Lobster recovery following WAF exposure (to CLB and marine diesel) was observed over 3 weeks using 2 biomarkers—NRR and EROD—for assessment as well as one more for CLB exposure—cellular viability. According to these biomarkers, lobsters were able to recover in less than 3 weeks in clean water. However, even after 3 months of contention, lobsters still had high concentrations of PAHs, especially for those exposed to marine diesel. The effectiveness of an increase in temperature in improving recovery could not be confirmed by our study. Indeed, the NRR values reached the Control values more quickly with an increase in temperature, while the reverse was observed for the cellular viability.

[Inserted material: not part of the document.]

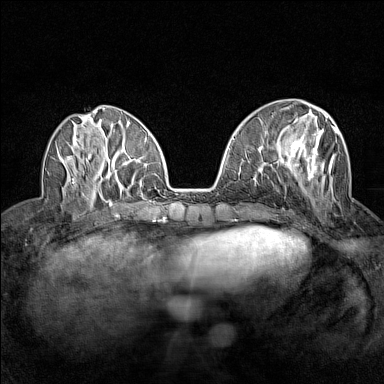
Breast MRI (dynamic contrast-enhanced), one axial slice. Slice 55 of 160 in the series (ordered by position). Dynamic contrast-enhanced series, time point 2 of 7 at this slice position (early post-contrast). 1.5 T. TE 1.8 ms, TR 5 ms. 384 × 384 image matrix, field of view 280 × 280 mm. Female patient.
Outlined on this slice (semi-automatic segmentation, software-assisted and operator-edited):
- enhancing-tissue mask used for the functional tumour volume (all voxels passing the contrast-enhancement thresholds inside the analysis volume; usually the tumour): bounding box [x1, y1, x2, y2] px = [276, 113, 338, 194]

In order to improve the monitoring of PAH concentrations in lobsters, it would be interesting to attempt to quantify these contaminants directly in the hemolymph, as proposed in the study of Turnbull [
67] for paralytic shellfish toxins. Furthermore, monitoring of PAHs in lobsters in parallel with the biomarkers may represent a better strategy for monitoring recovery efficiency.
Further, to better assess the long-term impacts of a spill, it would be interesting to measure DNA damage; for example, by comet assay [
86]. Finally, the PAH concentrations observed in lobster eggs suggest serious potential transgenerational effects which could severely impair the health of subsequent generations.